What the exercise asks
Scan the material and copy every line in which "casing" appears.

Task data
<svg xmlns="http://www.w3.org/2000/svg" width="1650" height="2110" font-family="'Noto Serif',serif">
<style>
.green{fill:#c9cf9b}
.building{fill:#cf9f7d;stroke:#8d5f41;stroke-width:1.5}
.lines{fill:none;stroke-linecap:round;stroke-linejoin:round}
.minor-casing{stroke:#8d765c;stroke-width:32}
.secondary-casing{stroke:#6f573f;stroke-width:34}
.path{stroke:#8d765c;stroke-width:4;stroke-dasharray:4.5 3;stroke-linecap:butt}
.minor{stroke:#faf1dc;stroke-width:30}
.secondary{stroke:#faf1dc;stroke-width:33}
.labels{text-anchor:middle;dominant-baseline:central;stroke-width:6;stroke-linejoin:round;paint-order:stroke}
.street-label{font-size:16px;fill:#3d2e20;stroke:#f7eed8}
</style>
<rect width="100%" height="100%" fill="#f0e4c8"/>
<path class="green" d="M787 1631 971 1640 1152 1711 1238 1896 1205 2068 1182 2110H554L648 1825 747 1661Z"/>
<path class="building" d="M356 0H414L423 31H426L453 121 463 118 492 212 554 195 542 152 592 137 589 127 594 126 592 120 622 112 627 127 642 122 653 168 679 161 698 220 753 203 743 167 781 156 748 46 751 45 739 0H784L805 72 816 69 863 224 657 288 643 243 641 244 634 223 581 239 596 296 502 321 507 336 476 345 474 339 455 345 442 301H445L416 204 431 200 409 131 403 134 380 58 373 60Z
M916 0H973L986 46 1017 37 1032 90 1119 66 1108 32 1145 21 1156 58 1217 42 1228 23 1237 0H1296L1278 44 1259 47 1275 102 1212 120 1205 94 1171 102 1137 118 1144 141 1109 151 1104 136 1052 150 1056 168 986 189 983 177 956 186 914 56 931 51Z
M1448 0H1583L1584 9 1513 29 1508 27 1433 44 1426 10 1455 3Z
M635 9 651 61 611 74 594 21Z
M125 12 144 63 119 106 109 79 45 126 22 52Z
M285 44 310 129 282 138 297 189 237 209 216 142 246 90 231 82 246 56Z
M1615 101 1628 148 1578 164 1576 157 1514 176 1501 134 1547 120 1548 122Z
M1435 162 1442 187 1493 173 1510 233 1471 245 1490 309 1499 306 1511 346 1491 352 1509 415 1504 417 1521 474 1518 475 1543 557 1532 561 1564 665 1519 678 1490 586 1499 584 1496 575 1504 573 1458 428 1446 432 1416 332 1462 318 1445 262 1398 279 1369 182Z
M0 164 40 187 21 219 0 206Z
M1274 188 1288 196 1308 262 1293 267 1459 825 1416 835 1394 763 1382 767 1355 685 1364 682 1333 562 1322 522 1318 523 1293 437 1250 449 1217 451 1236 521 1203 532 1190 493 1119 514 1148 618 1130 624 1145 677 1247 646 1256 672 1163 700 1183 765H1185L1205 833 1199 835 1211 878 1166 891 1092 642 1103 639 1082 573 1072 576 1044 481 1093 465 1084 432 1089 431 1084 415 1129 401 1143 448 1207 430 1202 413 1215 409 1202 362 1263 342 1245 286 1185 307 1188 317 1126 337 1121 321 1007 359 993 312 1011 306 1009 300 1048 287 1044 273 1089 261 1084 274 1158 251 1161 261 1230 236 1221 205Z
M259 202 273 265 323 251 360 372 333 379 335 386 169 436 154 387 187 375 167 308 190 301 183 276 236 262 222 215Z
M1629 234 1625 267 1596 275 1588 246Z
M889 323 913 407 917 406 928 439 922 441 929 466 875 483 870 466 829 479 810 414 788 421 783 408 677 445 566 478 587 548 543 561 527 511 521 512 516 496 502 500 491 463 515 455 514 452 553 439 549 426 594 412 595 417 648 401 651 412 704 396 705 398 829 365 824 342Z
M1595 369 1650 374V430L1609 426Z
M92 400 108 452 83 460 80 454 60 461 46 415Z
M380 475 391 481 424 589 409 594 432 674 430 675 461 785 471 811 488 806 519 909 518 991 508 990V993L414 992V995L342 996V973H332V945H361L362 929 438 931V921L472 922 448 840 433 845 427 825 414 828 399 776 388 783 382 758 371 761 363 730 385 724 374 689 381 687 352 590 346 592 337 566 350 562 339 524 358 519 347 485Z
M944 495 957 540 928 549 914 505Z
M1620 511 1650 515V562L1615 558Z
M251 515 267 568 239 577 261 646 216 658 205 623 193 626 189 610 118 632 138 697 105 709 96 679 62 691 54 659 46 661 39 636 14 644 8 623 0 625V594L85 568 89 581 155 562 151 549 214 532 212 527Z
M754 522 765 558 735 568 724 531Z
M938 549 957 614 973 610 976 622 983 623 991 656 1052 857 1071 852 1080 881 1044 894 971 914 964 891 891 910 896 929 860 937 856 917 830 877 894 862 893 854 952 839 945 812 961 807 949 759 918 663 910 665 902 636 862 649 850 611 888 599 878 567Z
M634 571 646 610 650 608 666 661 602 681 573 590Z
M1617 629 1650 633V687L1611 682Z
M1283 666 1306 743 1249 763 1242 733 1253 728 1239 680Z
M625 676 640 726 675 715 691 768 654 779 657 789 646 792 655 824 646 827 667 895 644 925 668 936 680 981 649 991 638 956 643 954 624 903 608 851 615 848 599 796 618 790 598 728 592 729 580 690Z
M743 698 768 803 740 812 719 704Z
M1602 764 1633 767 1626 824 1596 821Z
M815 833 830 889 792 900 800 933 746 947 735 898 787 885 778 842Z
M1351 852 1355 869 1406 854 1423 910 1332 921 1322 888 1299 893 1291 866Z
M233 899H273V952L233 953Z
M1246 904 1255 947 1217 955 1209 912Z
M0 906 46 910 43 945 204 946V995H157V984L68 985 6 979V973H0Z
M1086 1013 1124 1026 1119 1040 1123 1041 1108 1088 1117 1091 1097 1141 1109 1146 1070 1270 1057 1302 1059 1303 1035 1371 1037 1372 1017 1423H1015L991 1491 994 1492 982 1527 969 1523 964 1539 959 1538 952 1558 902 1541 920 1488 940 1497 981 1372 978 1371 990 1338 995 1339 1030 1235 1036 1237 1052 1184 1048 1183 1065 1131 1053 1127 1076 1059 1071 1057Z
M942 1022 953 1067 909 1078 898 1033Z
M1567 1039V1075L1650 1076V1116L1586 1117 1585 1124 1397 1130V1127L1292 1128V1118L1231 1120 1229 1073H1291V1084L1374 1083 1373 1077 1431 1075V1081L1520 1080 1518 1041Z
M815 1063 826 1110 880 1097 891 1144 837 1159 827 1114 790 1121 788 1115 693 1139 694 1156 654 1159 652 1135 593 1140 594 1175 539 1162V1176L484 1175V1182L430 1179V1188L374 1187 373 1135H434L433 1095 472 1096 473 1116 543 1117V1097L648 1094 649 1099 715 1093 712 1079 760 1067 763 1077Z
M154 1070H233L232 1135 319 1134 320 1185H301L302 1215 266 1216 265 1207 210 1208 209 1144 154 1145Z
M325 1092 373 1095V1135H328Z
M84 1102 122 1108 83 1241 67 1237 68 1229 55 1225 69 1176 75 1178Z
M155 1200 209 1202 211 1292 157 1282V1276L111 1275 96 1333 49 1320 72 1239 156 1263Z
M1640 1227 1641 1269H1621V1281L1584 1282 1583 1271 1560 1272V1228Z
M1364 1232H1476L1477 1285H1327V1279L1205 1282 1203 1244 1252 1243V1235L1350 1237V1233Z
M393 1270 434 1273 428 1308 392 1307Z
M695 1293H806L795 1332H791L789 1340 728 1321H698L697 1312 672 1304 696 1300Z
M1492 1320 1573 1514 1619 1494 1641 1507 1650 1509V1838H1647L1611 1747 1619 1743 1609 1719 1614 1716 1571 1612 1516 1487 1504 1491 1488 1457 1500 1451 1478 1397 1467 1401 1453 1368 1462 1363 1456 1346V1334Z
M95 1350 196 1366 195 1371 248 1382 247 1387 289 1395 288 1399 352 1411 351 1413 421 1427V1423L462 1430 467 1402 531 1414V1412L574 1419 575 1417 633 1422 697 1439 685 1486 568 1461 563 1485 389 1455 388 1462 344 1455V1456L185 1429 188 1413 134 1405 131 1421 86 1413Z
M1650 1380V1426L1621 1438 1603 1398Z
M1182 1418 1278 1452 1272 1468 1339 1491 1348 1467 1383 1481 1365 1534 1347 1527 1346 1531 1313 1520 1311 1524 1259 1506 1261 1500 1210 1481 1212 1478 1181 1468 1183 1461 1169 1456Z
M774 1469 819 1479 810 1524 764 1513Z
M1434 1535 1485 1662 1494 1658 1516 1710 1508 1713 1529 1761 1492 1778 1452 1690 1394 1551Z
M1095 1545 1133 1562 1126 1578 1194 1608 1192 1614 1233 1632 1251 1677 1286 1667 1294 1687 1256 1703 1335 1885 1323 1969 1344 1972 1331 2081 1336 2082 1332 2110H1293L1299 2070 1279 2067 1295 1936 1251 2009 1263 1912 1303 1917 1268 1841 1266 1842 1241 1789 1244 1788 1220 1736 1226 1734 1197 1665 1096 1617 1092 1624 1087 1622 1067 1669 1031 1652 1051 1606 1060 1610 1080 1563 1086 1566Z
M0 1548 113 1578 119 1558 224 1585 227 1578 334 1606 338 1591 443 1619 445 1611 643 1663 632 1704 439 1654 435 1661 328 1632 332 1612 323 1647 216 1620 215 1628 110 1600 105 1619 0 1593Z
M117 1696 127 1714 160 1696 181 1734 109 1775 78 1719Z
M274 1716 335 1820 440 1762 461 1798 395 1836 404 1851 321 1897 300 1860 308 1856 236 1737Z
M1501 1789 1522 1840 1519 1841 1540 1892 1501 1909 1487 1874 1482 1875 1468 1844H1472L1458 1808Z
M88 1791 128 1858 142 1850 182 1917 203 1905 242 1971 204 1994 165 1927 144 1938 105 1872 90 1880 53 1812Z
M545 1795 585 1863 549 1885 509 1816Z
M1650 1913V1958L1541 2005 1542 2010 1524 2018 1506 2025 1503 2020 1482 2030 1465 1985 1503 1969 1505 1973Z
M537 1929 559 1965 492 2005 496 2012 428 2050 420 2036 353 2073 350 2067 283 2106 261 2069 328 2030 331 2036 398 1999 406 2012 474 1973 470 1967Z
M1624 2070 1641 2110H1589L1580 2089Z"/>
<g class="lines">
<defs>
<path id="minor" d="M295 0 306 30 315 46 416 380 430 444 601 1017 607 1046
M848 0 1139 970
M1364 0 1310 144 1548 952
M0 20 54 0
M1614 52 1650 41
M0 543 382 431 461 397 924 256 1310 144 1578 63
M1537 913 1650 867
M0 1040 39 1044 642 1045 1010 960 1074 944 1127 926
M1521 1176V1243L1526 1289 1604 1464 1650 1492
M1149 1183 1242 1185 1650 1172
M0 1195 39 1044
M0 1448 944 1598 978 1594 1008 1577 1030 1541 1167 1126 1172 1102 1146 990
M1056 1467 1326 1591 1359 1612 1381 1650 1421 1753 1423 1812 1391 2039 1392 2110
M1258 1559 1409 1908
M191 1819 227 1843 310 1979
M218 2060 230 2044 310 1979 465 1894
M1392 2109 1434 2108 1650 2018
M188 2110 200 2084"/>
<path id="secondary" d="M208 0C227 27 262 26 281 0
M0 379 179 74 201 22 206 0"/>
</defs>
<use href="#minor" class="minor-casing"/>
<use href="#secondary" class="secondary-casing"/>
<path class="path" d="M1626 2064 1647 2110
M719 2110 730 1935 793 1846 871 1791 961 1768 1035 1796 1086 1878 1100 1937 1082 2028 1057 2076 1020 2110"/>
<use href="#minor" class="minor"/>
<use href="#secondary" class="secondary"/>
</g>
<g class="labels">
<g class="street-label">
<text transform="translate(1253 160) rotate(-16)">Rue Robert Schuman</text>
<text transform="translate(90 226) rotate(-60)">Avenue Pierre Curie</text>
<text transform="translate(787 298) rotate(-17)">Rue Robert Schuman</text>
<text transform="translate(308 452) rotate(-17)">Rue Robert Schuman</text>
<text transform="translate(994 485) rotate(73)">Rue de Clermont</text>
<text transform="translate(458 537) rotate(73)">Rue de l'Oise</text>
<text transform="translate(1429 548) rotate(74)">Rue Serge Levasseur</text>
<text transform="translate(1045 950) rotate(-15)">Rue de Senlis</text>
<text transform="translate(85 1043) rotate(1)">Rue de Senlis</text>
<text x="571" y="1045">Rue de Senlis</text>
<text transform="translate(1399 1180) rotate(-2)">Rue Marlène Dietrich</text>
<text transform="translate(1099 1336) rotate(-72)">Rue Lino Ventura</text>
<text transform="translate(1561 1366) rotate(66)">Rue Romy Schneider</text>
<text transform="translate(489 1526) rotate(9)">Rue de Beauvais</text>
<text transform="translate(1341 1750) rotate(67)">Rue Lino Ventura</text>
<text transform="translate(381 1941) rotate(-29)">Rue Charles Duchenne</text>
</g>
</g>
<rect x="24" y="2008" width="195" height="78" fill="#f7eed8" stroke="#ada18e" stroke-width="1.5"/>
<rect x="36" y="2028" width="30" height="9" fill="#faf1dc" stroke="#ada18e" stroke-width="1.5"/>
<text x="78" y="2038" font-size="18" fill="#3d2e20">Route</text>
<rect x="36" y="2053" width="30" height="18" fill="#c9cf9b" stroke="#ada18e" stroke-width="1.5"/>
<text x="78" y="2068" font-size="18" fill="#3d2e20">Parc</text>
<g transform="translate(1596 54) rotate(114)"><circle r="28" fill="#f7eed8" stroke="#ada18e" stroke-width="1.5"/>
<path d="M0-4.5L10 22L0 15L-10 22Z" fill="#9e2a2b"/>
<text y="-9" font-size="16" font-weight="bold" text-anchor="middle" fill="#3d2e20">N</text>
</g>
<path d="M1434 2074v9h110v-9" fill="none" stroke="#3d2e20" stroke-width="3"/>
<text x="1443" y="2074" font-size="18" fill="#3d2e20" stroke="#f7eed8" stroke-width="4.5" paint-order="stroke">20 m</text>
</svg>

Your solution
.minor-casing{stroke:#8d765c;stroke-width:32}
.secondary-casing{stroke:#6f573f;stroke-width:34}
<use href="#minor" class="minor-casing"/>
<use href="#secondary" class="secondary-casing"/>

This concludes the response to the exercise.